上層部が凄まじい爆発を起こし煙に包まれる。同時に一つの人影が落下するのが見えた。
アキ「っ!?」
人影がディヴァインという事に気付くアキ
アキ「ディヴァイン!!!!」
上層部の爆発の衝撃がこの階にも影響を与え、至るところにヒビが入っていく
氷室「まずい!」
龍可「!?」
私と龍亞は氷室さんに抱えあげられ脱出経路へと向かう。
ミスティ「あなたとのデュエルはお預けのようね。」
氷室「十六夜!逃げろ!!」
矢薙「氷室ちゃん。早く逃げなきゃここも危ないよ!」
氷室「ちっ。くそっ…」
龍可「そんな、アキさん!」
氷室さんに抱えられたまま、私達はビルの外へ脱出した。
~崩壊アルカディアムーブメント・出入口~
デュエルが終了したことで地縛神が消滅したからか、ビルの崩壊は緩やかになり、私達は無事に外に出ることに成功した。
龍可「アキさん…」
そこへDホイールに乗ったジャックが駆けつける
氷室「ジャック!」
ジャック「何があった?」
氷室「わからん。ダークシグナーと十六夜アキが戦って…」
ジャック「やはりダークシグナー…」
龍可「お願いジャック!アキさんがまだ中にいるの。助けてあげて!」
ジャック「なんだと!?」
私の言葉を聞いたジャックは氷室さんの制止も聞かず、すぐさまビルの中に飛び込んでいってくれた。やっぱりジャックは優しくてとても頼りになる。
氷室「ここもすぐに崩壊する。離れたところでジャックを待とう。」
矢薙「わかったよ。氷室ちゃん。」
私達はビルの崩壊に巻き込まれないよう、少し離れたところへ行き、ジャックがアキさんを救助するのを待つことにした…

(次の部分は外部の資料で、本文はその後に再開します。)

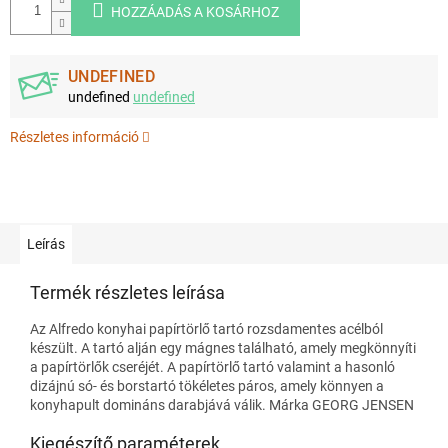
HOZZÁADÁS A KOSÁRHOZ
UNDEFINED
undefined
undefined
Részletes információ
Leírás
Termék részletes leírása
Az Alfredo konyhai papírtörlő tartó rozsdamentes acélból
készült. A tartó alján egy mágnes található, amely megkönnyíti
a papírtörlők cseréjét. A papírtörlő tartó valamint a hasonló
dizájnú só- és borstartó tökéletes páros, amely könnyen a
konyhapult domináns darabjává válik. Márka GEORG JENSEN
Kiegészítő paraméterek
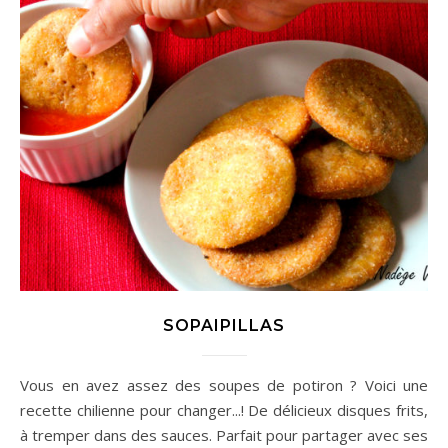
SOPAIPILLAS
Vous en avez assez des soupes de potiron ? Voici une
recette chilienne pour changer...! De délicieux disques frits,
à tremper dans des sauces. Parfait pour partager avec ses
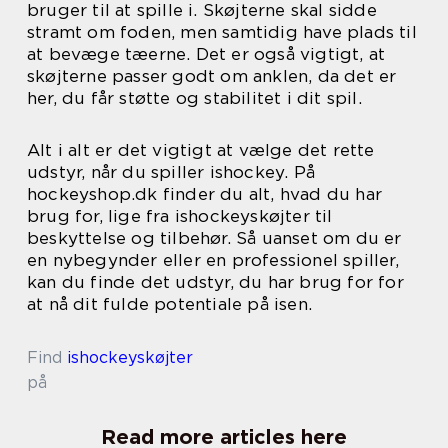
bruger til at spille i. Skøjterne skal sidde
stramt om foden, men samtidig have plads til
at bevæge tæerne. Det er også vigtigt, at
skøjterne passer godt om anklen, da det er
her, du får støtte og stabilitet i dit spil.
Alt i alt er det vigtigt at vælge det rette
udstyr, når du spiller ishockey. På
hockeyshop.dk finder du alt, hvad du har
brug for, lige fra ishockeyskøjter til
beskyttelse og tilbehør. Så uanset om du er
en nybegynder eller en professionel spiller,
kan du finde det udstyr, du har brug for for
at nå dit fulde potentiale på isen.
Find
ishockeyskøjter
på hockeyshop
Read more articles here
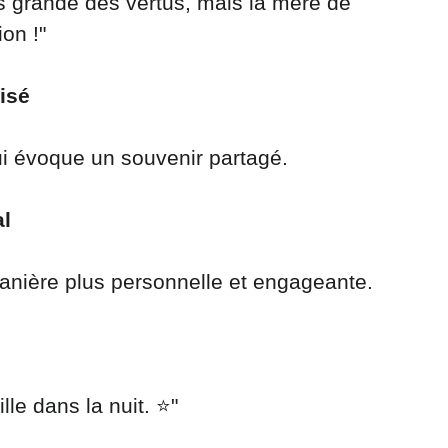
ion !"
isé
ui évoque un souvenir partagé.
al
anière plus personnelle et engageante.
le dans la nuit. ⭐️"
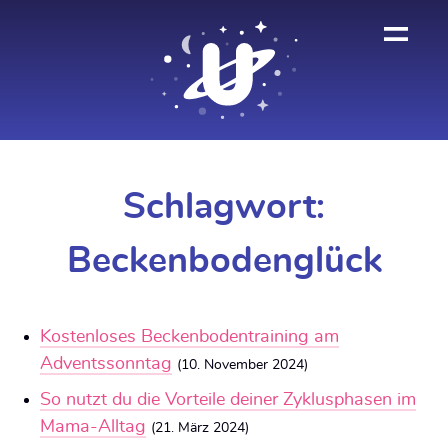
Zum
Inhalt
BSR
springen
Schlagwort:
Beckenbodenglück
Kostenloses Beckenbodentraining am
Adventssonntag
(10. November 2024)
So nutzt du die Vorteile deiner Zyklusphasen im
Mama-Alltag
(21. März 2024)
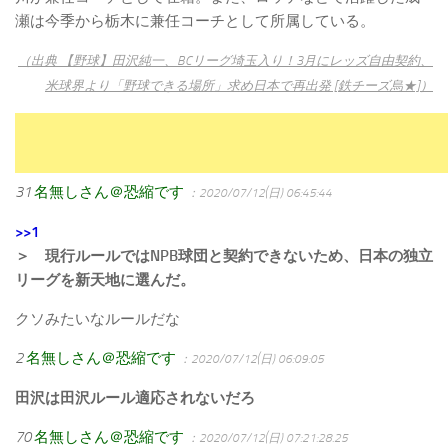
瀬は今季から栃木に兼任コーチとして所属している。
（出典 【野球】田沢純一、BCリーグ埼玉入り！3月にレッズ自由契約、
米球界より「野球できる場所」求め日本で再出発 [鉄チーズ烏★]）
31
名無しさん＠恐縮です
：2020/07/12(日) 06:45:44
>>1
＞ 現行ルールではNPB球団と契約できないため、日本の独立
リーグを新天地に選んだ。
クソみたいなルールだな
2
名無しさん＠恐縮です
：2020/07/12(日) 06:09:05
田沢は田沢ルール適応されないだろ
70
名無しさん＠恐縮です
：2020/07/12(日) 07:21:28.25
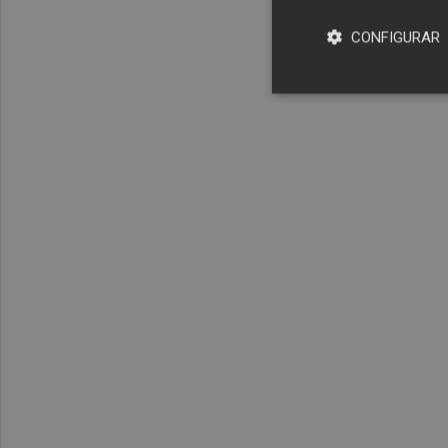
CONFIGURAR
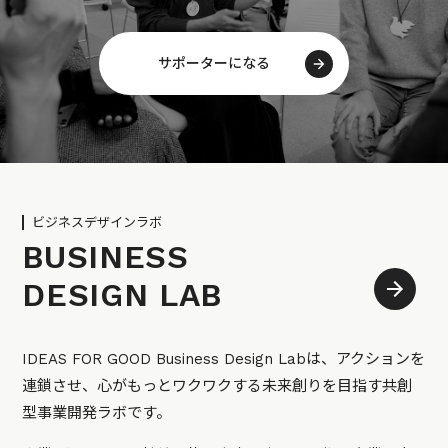
サポーターになる
ビジネスデザインラボ
BUSINESS
DESIGN LAB
IDEAS FOR GOOD Business Design Labは、アクションを
連鎖させ、心がもっとワクワクする未来創りを目指す共創
型事業開発ラボです。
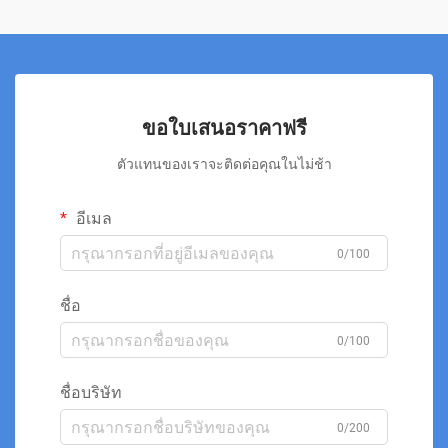
ขอใบเสนอราคาฟรี
ตัวแทนของเราจะติดต่อคุณในไม่ช้า
อีเมล
0/100
ชื่อ
0/100
ชื่อบริษัท
0/200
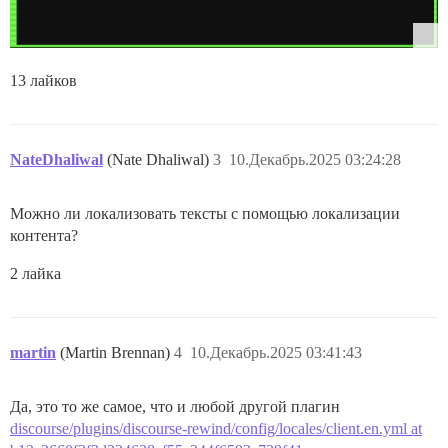
13 лайков
NateDhaliwal
(Nate Dhaliwal)
3
10.Декабрь.2025 03:24:28
Можно ли локализовать тексты с помощью локализации
контента?
2 лайка
martin
(Martin Brennan)
4
10.Декабрь.2025 03:41:43
Да, это то же самое, что и любой другой плагин
discourse/plugins/discourse-rewind/config/locales/client.en.yml at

程なくして、ジャックはアキさんを抱え崩壊するビルから脱出してきた。
ジャックはそのままアキさんを病院へ連れていくといい、私達に何処の病院かを教え、即座にその場を去る。
氷室さんと矢薙のおじいちゃんは、雑賀さんのアジトヘ戻ることに。私と龍亞は一度家へ戻りDボードを手に、アキさんが運ばれた病院へと駆けつけた。
龍亞&龍可「ジャック!」
ジャック「お前達か。」
龍亞「アキ姉ちゃんは?」
ジャック「命に別状はないらしい。だが意識が戻らん。恐らくは精神的なものだろう。」
龍可「アキさん…」
私達はガラス張りの広い治療室で寝ているアキさんを見ることしか出来なかった。